Bucky Wild Steelhead Buck

There were other hopeful signs. A log jam that started three years ago has continued to grow, accumulating habitat enhancing debris:

Natural Log Jam, Year 3

The stream was full of steelhead redds, I stopped counting at well over twenty in less than three miles:

Steelhead Redd

I moved a steelhead with a swung intruder and it took position behind the fly, grabbed and I set too soon. There was no connection. Then it happened in this pool:

Sage TCX

As my tandem offering drifted into the gut of the run my indicator plunged down and I was connected to the hottest steelhead I’ve ever hooked. The big buck went on a rampage, first running down toward the bouldery tailout I was able to turn him and he jumped in displeasure. He ran towards the top of the run, turned and reached full speed running downstream and again broke the surface with the most impressive leap I’ve ever personally witnessed from a hooked steelhead, easily four feet. He came upstream one last time and powered down toward the tailout again, I tried to stop him from reaching the rapids below . . . . I put on the brakes and held –but my but leader didn’t and it was over. No great loss. My only regret is that I had been unable to locate the tripod or you’d be watching video of this ass-kicking instead of reading about it.

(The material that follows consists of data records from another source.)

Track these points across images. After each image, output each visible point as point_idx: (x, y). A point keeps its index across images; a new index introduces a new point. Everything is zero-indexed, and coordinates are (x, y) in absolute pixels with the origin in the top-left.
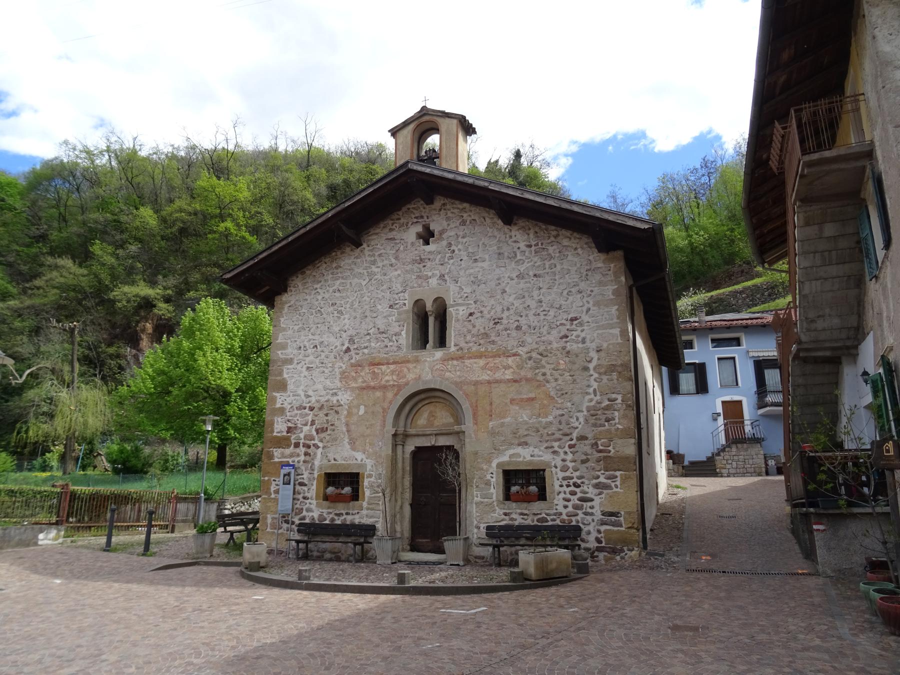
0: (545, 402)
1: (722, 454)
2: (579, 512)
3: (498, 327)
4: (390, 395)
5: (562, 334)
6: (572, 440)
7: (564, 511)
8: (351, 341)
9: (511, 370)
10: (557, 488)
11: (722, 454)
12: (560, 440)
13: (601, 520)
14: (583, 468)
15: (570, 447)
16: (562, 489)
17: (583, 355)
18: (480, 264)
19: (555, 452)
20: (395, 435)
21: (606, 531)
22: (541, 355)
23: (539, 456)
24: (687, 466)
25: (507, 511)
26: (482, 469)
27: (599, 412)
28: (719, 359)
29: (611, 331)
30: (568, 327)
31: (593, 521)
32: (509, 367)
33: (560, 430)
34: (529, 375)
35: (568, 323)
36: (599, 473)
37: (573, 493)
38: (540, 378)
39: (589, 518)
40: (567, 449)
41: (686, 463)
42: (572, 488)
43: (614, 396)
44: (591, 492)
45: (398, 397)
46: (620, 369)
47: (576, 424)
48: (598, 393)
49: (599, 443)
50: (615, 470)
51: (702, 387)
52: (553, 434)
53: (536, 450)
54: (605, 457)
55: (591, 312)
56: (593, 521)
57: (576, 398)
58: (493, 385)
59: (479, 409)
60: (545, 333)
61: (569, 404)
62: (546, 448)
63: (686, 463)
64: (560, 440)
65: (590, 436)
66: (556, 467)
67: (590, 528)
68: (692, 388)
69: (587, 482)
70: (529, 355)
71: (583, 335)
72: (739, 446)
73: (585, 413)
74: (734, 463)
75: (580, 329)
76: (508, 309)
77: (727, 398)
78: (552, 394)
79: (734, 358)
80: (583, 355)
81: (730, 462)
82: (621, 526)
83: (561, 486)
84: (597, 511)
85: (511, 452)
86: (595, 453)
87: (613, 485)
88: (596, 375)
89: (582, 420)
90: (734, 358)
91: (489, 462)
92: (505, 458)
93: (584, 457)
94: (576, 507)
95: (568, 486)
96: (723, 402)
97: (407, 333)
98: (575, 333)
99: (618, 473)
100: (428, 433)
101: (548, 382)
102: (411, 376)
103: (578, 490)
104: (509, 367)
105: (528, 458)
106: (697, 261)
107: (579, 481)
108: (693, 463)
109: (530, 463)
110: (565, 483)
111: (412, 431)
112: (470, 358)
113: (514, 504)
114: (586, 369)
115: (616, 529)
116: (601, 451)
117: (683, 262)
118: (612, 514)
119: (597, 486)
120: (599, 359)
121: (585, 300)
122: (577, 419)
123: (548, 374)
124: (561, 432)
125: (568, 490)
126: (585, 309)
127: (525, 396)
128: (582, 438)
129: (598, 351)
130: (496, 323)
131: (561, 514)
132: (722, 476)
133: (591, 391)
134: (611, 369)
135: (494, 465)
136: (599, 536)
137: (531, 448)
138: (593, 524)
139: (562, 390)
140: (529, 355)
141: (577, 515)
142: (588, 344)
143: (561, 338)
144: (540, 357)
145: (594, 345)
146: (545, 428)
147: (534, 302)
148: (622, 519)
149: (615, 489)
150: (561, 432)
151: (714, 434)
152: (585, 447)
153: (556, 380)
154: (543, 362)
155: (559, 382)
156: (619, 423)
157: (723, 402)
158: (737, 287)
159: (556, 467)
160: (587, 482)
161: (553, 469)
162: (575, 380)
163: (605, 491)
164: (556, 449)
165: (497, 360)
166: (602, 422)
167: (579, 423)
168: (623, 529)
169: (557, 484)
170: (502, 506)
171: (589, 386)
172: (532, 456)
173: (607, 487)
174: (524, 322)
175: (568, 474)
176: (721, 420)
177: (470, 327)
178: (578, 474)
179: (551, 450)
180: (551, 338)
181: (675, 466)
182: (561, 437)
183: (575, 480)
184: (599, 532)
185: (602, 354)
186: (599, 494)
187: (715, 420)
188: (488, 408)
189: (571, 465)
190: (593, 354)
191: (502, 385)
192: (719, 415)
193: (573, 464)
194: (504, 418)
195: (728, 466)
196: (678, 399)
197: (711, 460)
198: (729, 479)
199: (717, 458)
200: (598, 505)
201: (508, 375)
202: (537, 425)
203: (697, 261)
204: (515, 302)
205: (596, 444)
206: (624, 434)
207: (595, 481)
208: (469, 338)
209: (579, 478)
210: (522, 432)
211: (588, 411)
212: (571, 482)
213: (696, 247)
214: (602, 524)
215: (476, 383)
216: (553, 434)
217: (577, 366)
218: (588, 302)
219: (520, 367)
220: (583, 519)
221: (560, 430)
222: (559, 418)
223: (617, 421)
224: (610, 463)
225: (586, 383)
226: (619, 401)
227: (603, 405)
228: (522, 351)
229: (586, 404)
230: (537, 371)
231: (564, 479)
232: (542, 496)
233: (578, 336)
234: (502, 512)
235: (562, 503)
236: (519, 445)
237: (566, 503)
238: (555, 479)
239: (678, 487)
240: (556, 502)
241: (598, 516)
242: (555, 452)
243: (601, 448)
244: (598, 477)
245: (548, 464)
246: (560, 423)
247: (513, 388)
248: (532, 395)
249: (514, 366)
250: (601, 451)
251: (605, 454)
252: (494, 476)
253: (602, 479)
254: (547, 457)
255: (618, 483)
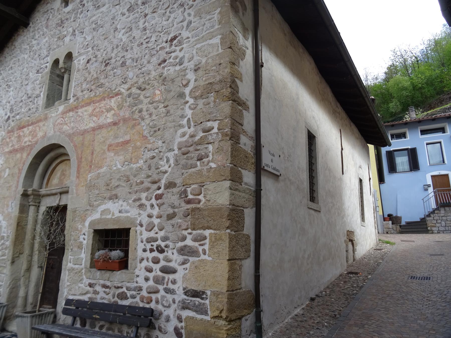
0: (138, 144)
1: (432, 215)
2: (161, 287)
3: (109, 68)
4: (25, 155)
5: (161, 59)
6: (159, 188)
7: (145, 285)
8: (12, 110)
9: (113, 112)
10: (140, 253)
11: (432, 215)
12: (148, 189)
13: (183, 302)
14: (168, 225)
15: (158, 197)
16: (145, 255)
17: (179, 79)
18: (102, 9)
19: (141, 206)
20: (25, 195)
21: (189, 318)
22: (140, 88)
23: (127, 212)
24: (404, 226)
25: (92, 282)
26: (77, 229)
27: (191, 149)
28: (427, 144)
29: (211, 42)
30: (168, 50)
31: (174, 302)
32: (111, 109)
33: (149, 176)
34: (127, 115)
35: (168, 45)
36: (185, 233)
37: (156, 261)
38: (136, 116)
39: (170, 297)
40: (153, 201)
41: (403, 223)
42: (155, 254)
43: (209, 124)
44: (176, 259)
45: (30, 157)
46: (217, 87)
47: (166, 168)
48: (192, 124)
49: (189, 190)
50: (204, 228)
51: (414, 165)
52: (142, 183)
53: (125, 204)
54: (193, 210)
55: (193, 24)
56: (174, 302)
57: (167, 135)
58: (97, 132)
59: (83, 160)
60: (146, 62)
61: (160, 142)
62: (134, 201)
63: (403, 223)
64: (148, 189)
65: (178, 181)
66: (141, 225)
67: (170, 312)
68: (407, 167)
69: (171, 245)
70: (129, 92)
71: (181, 55)
72: (447, 209)
73: (176, 152)
74: (443, 223)
75: (178, 48)
76: (117, 46)
77: (436, 173)
78: (145, 133)
79: (440, 143)
80: (179, 79)
81: (439, 221)
82: (206, 313)
83: (145, 250)
84: (179, 288)
85: (103, 207)
86: (183, 204)
87: (200, 249)
88: (191, 101)
89: (172, 161)
90: (440, 143)
91: (84, 221)
92: (96, 216)
93: (171, 211)
94: (157, 280)
95: (152, 251)
96: (432, 176)
97: (44, 94)
98: (173, 55)
99: (207, 233)
100: (54, 192)
101: (143, 119)
102: (40, 134)
103: (161, 256)
104: (111, 109)
105: (117, 214)
106: (418, 94)
107: (163, 244)
108: (409, 224)
109: (118, 220)
110: (148, 246)
111: (43, 191)
112: (82, 107)
113: (98, 273)
114: (181, 95)
115: (199, 317)
116: (189, 202)
117: (407, 96)
118: (196, 294)
119: (182, 251)
120: (196, 80)
121: (186, 14)
122: (168, 161)
123: (144, 109)
124: (149, 180)
125: (151, 256)
126: (185, 24)
127: (121, 140)
128: (170, 185)
129: (196, 70)
130: (106, 65)
131: (140, 289)
132: (433, 233)
133: (191, 121)
134: (209, 88)
135: (87, 224)
136: (180, 325)
137: (121, 202)
138: (174, 306)
139: (155, 126)
140: (129, 92)
141: (157, 292)
142: (186, 64)
143: (160, 64)
144: (139, 92)
145: (191, 65)
146: (135, 176)
147: (139, 31)
148: (207, 302)
149: (203, 257)
150: (149, 180)
151: (425, 201)
152: (172, 197)
153: (151, 115)
154: (142, 97)
155: (154, 117)
156: (212, 161)
157: (432, 176)
158: (446, 106)
159: (141, 225)
160: (171, 245)
161: (139, 228)
162: (168, 112)
163: (191, 259)
164: (144, 201)
165: (103, 104)
166: (193, 161)
167: (168, 167)
168: (208, 318)
169: (141, 246)
170: (89, 274)
171: (182, 117)
172: (120, 212)
173: (193, 252)
174: (129, 56)
175: (152, 234)
176: (431, 189)
177: (87, 75)
178: (162, 234)
179: (138, 203)
180: (150, 67)
181: (394, 226)
182: (149, 185)
183: (159, 242)
184: (180, 319)
185: (200, 72)
186: (183, 263)
187: (426, 190)
188: (90, 158)
189: (156, 221)
190: (191, 76)
191: (104, 131)
192: (429, 186)
193: (159, 220)
194: (101, 167)
195: (438, 225)
196: (395, 176)
197: (423, 221)
198: (439, 235)
199: (428, 218)
200: (181, 280)
201: (109, 118)
202: (128, 173)
203: (418, 94)
204: (123, 37)
205: (185, 192)
206: (217, 176)
207: (181, 244)
208: (84, 86)
209: (165, 239)
210: (115, 183)
211: (179, 149)
212: (155, 244)
213: (417, 85)
214: (184, 308)
215: (84, 133)
216: (142, 183)
217: (172, 94)
218: (189, 15)
219: (120, 107)
220: (163, 297)
221: (149, 176)
222: (149, 161)
223: (210, 158)
224: (197, 217)
225: (179, 112)
226: (215, 130)
227: (197, 138)
228: (123, 89)
229: (178, 140)
230: (135, 108)
231: (149, 240)
232: (123, 264)
233: (176, 57)
234: (87, 281)
235: (143, 273)
236: (110, 199)
237: (148, 274)
238: (139, 241)
239: (387, 243)
240: (137, 272)
241: (180, 296)
242: (141, 206)
243: (190, 197)
244: (184, 239)
245: (132, 221)
246: (150, 167)
247: (112, 133)
248: (127, 138)
249: (115, 108)
250: (189, 202)
251: (193, 206)
252: (86, 237)
253: (189, 242)
254: (133, 213)
255: (206, 247)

I continued to work upstream not doing any more good with the flyrod. I pitched my spinner just below a rapid and as soon as it hit the water a chrome hen grabbed it, breaking the surface I saw her silvery head and flanks as she spit my spinner back at me in disgust. I fished the next run with the flyrod and caught a bright hen on a spinner. In this small water she also ran toward the downstream rapid and I knew I couldn’t stop her. I stopped fighting, opening my bale and she held in the tailout for several minutes under minimal tension. Lulled to sleep I moved her into deeper water and began the fight again, a quick tailing and she was off. A couple casts later, a buck who must have been courting her chased down my offering, took a swipe but wasn’t hooked.

Hiking out thorough the old growth in the moonless night, a small circle of light thrown by my headlamp, I wondered if the cougar and bear used the trail once darkness had fallen and I thought of the big steelhead trout in the small stream below and whether they too felt a tinge of fear at the wildness of it all.